Me dicen que no necesitamos feminismo

 Por: Claudia Patiño

ocac-1En alguna parte de la ciudad, un padre va a buscar al colegio a sus hijos, un adolescente y una niña pequeña. Se suben los tres al auto y el padre pregunta cómo estuvo el día, a lo que el adolescente no hace caso alguno. Por el contrario, la niña pequeña extiende sus brazos y cuenta con desbordante felicidad lo que aprendió: la profesora les leyó un cuento de una hermosa princesa que se dormía y luego debía despertar tras el beso de un aventurero y valiente príncipe. El padre escucha a medias el relato de su hija, y mientras el auto da una vuelta en una esquina, una mujer cruza la calle en luz verde. El padre le toca la bocina dos veces y se da vuelta a mirarla mientras ella llega a la calzada. Pero no está enojado. El relato de la niña ya fue olvidado, el padre le da un codazo al hijo adolescente y riéndose le pregunta: “¿la viste, hijo? Hay que tocarles la bocina bien fuerte cuando las ves así”.

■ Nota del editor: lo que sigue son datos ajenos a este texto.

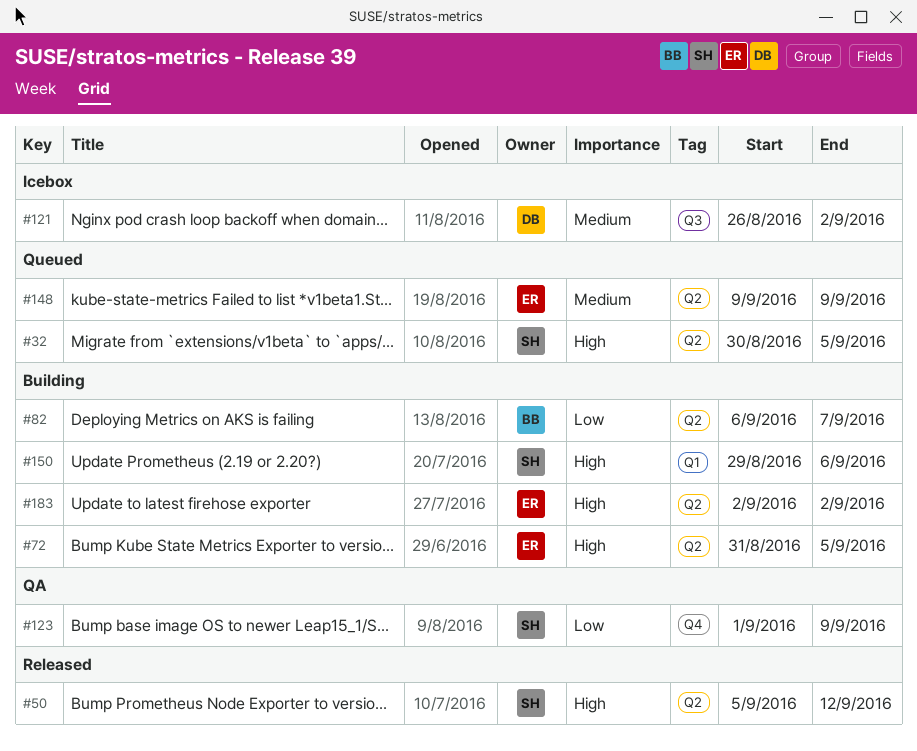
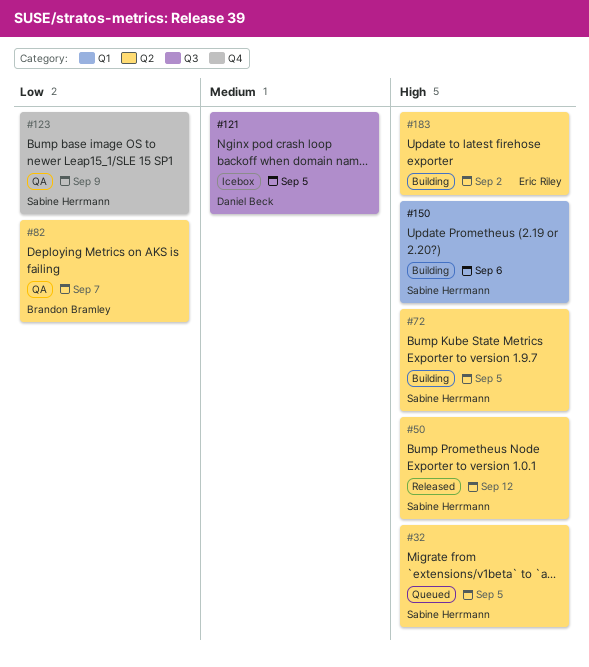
#72, owner: Eric Riley -> Sabine Herrmann
#82, status: Building -> QA
#121, due: Sep 2 -> Sep 5
#148: present -> none

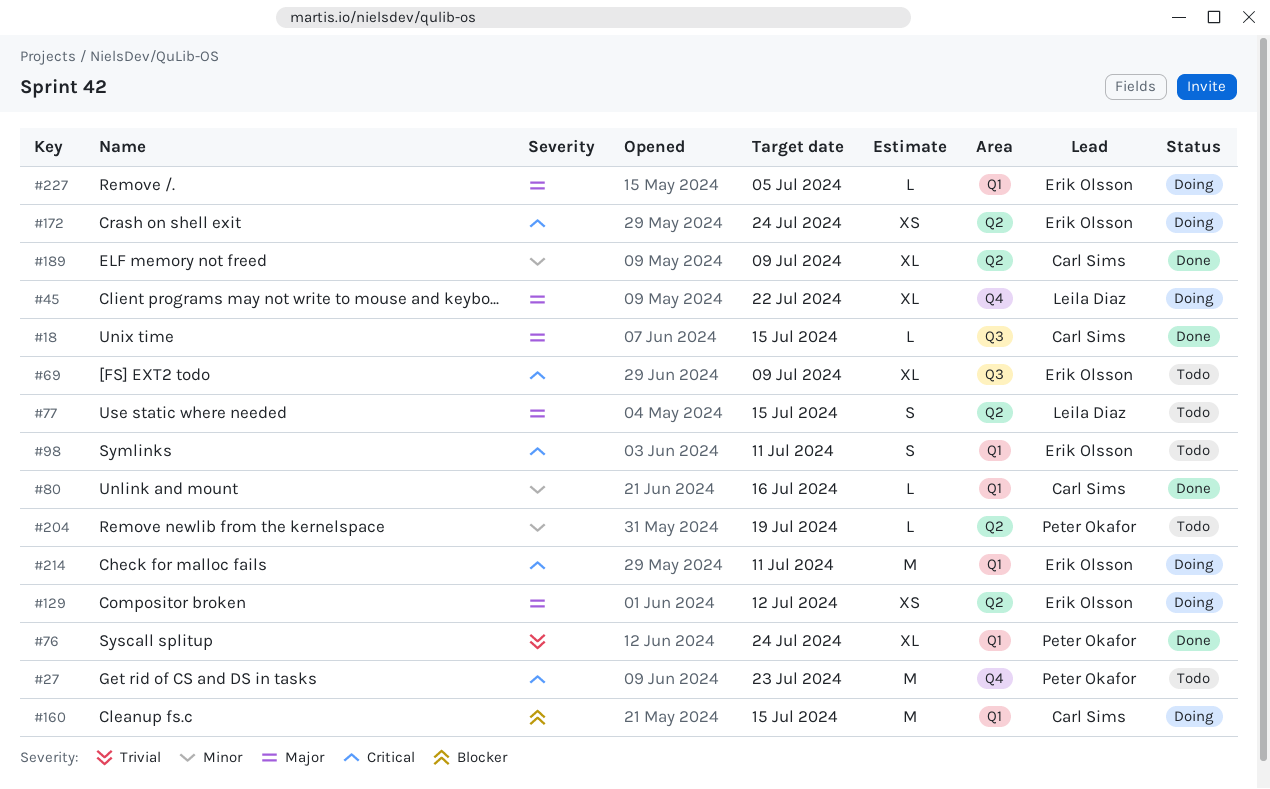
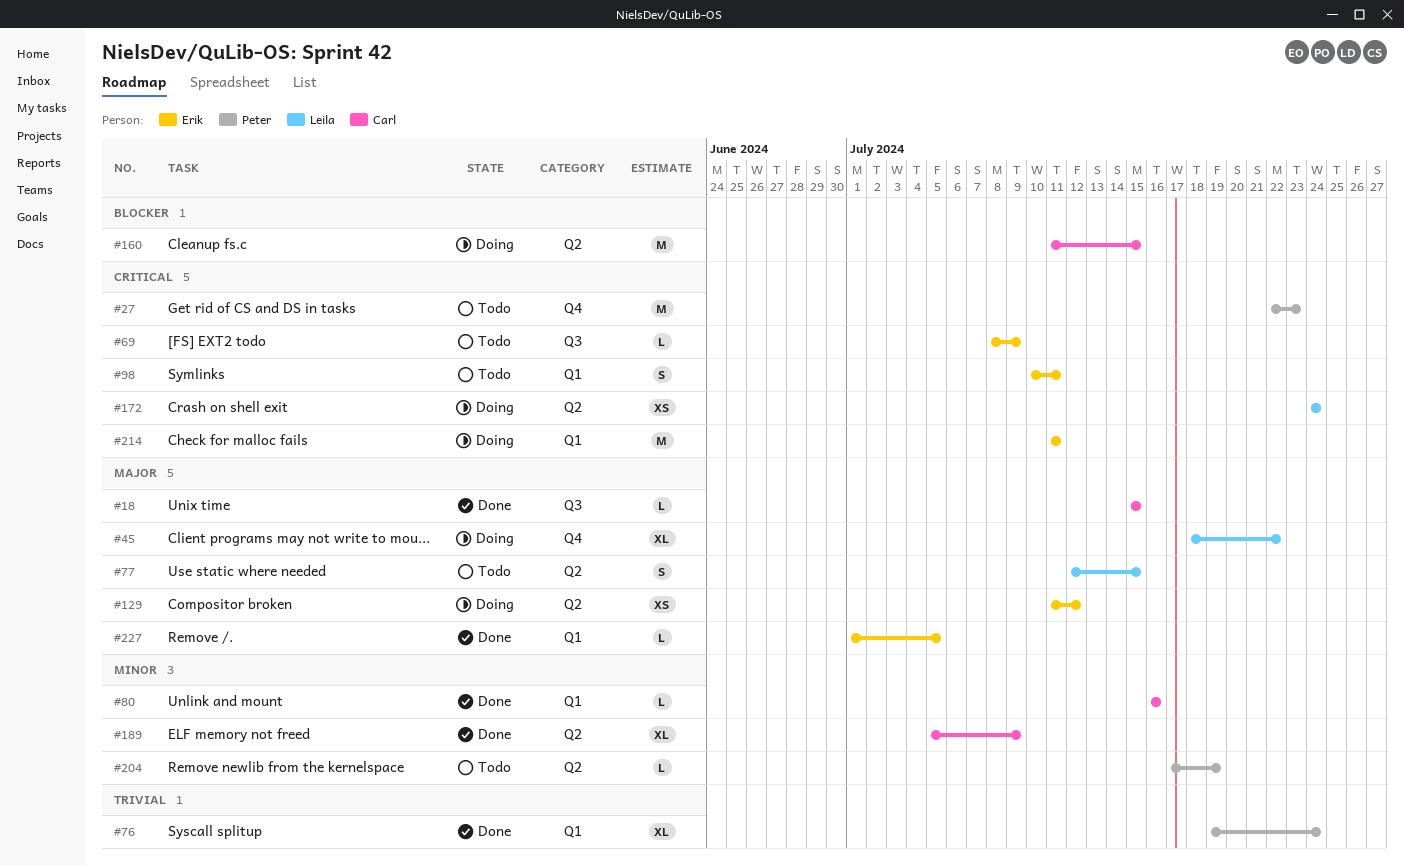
#69, estimate: XL -> L
#160, label: Q1 -> Q2
#172, owner: Erik Olsson -> Leila Diaz
#227, status: Doing -> Done

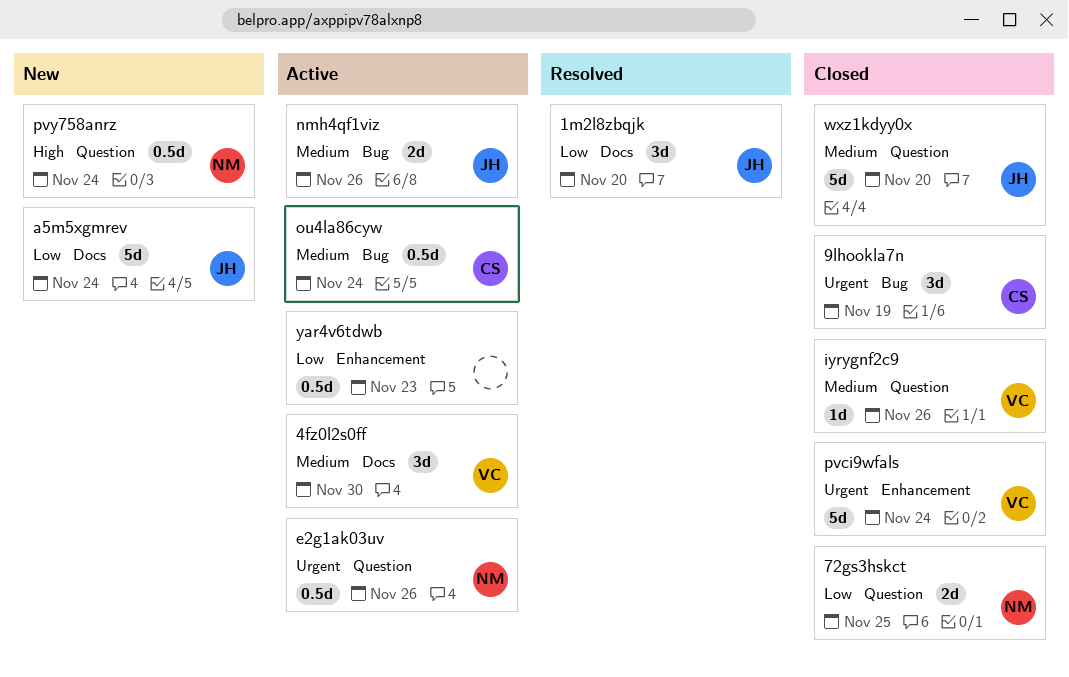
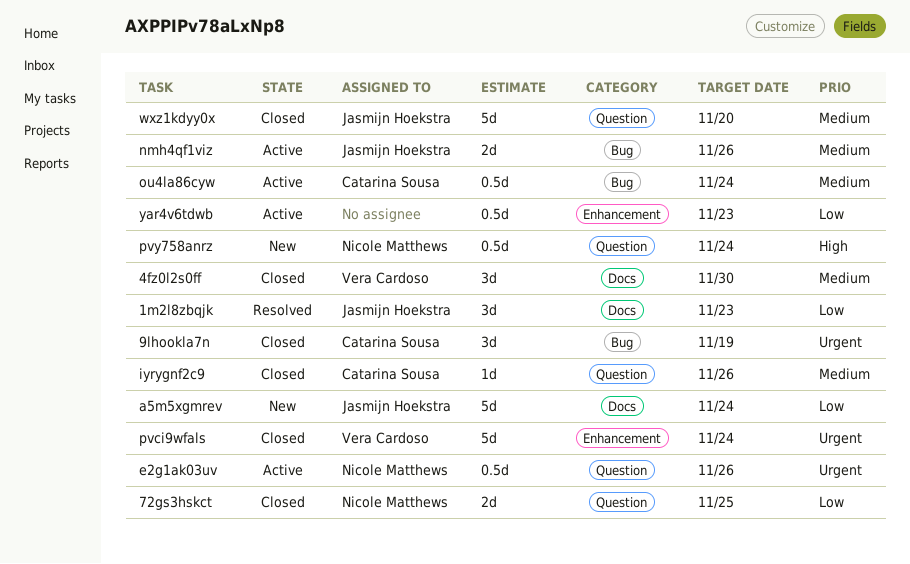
1m2l8zbqjk, due: Nov 20 -> Nov 23
4fz0l2s0ff, status: Active -> Closed
iyrygnf2c9, owner: Vera Cardoso -> Catarina Sousa

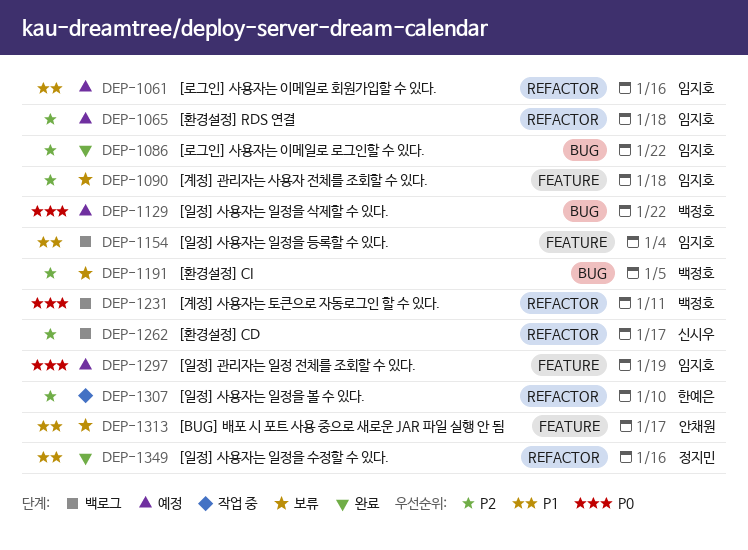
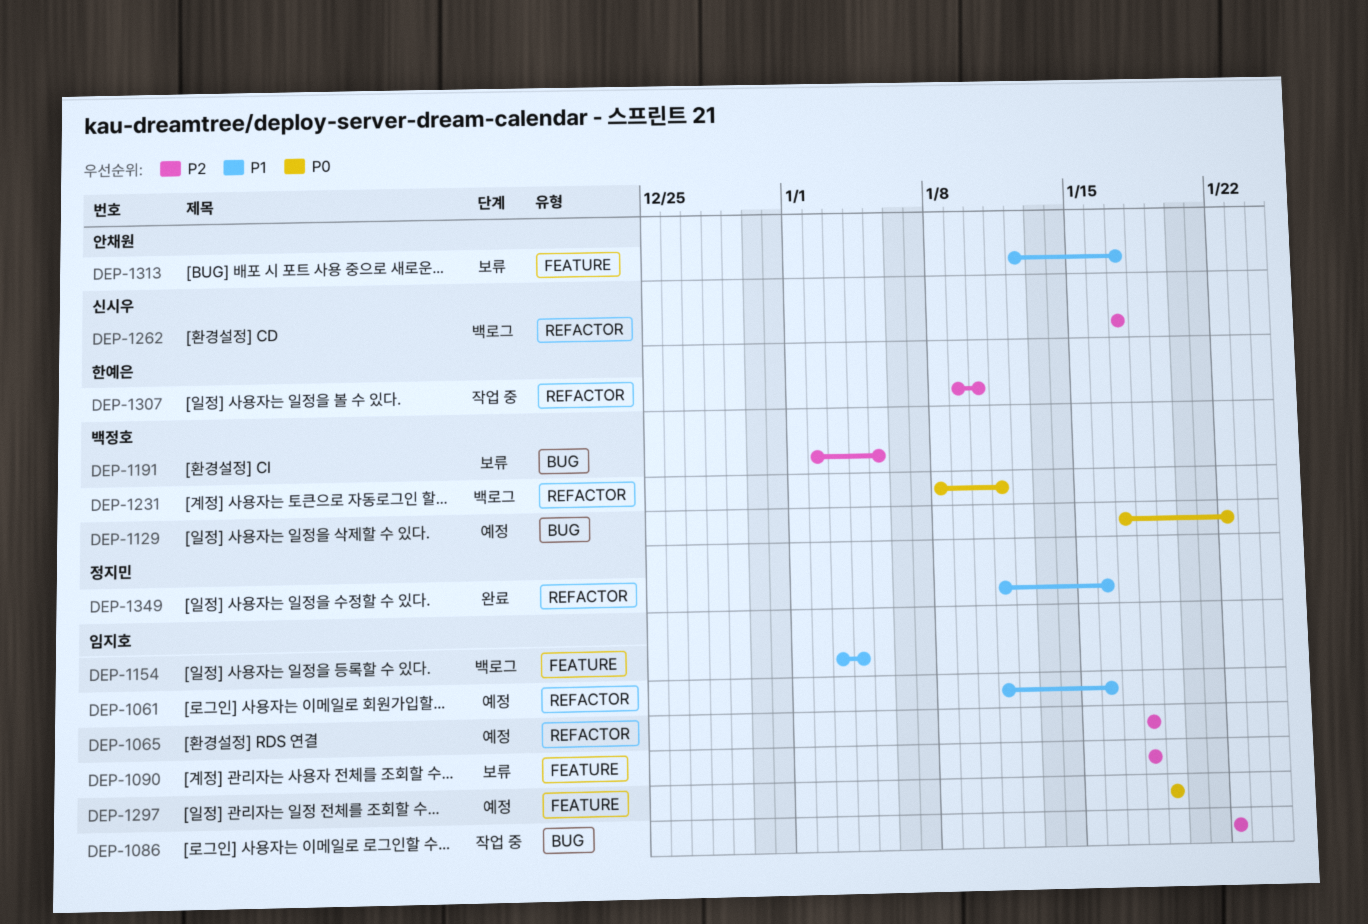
DEP-1086, status: 완료 -> 작업 중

En el centro de la ciudad, una mujer se encierra en el baño de un centro comercial y se echa a llorar. Le ofrecieron por primera vez un cargo directivo en la empresa en la que trabaja, pero lo ha rechazado porque es lo correcto. O eso cree. Se repite que no sería justo para sus hijos, ni para su esposo. Destinar más tiempo aún al trabajo es sencillamente imposible, cuando debe asistir a las reuniones de los niños, ocuparse de que estudien y que se bañen y además llegar a la casa a lavar la loza y la ropa a las siete de la tarde. Cómo voy a dejar el trabajo de la casa botado, no, es impensable, se repite. Se seca las lágrimas y reafirma que ya da igual, si ya no hay nada que hacer porque el trabajo se lo dieron a otro colega, un hombre de unos cuarenta años que tiene hijos igual que ella, pero con la diferencia de que él sí tiene tiempo.

ocacEn un bar, un grupo de amigas deciden que después de pasar una tarde bebiendo cervezas, es hora de ir a casa. Pero antes de pedir la cuenta, una de las amigas se dispone a contar la última historia de la velada. La amiga cuenta que el día anterior se subió a la micro y que un tipo se sentó al lado de ella. Nada extraño. Luego de varios minutos, el tipo se aclaró la voz y le dijo que sus zapatos eran bonitos, mientras le miraba las piernas de arriba a abajo. Después, como por arte de magia comenzó a hablar de su vida, recalcando que estaba separado, y de una frase a otra, como quien dice que el día está nublado, le pidió que lo fuera a visitar a tu trabajo. “Anda a verme”, le dijo. Le dió la dirección, y la amiga le cuenta a las otras que tuvo miedo, pero no le dijo nada a él “porque no se veía malo, solo fue un poquito insistente”. Al final (y mientras se toma el último sorbo de cerveza) dice que fue pura suerte que el tipo se bajase de la micro antes que ella, porque no sería “nada extraño” que algo le hubiese pasado.

En otro lado de la ciudad, una mujer camina a la parada del colectivo. Tras un largo turno en el hospital, deja atrás los llantos de niños, los insultos del hombre que la llamó inútil por tanto papeleo para que lo atiendan. No se ha puesto la chaqueta a pesar de que comienza a anochecer, quiere por un minuto disfrutar la última suave brisa del atardecer de ese viernes. Mientras espera el colectivo, prende un cigarrillo y un auto se detiene justo a su lado. Es un hombre joven, quien baja la ventanilla del auto y se le queda mirando unos segundos. “Mijita rica, ¿por qué tan solita? ¿Pa’ dónde la llevo?”, le dice. La mujer no responde, ni fuma, ni siquiera lo mira. Le da vergüenza y piensa en que ojalá nadie la esté mirando, aparte del tipo del auto. En vista de que no hay respuesta, el hombre hace un gesto de lanzar un beso y se va. La mujer apaga el cigarrillo y se pone la chaqueta.

Y así me dicen que no necesitamos feminismo.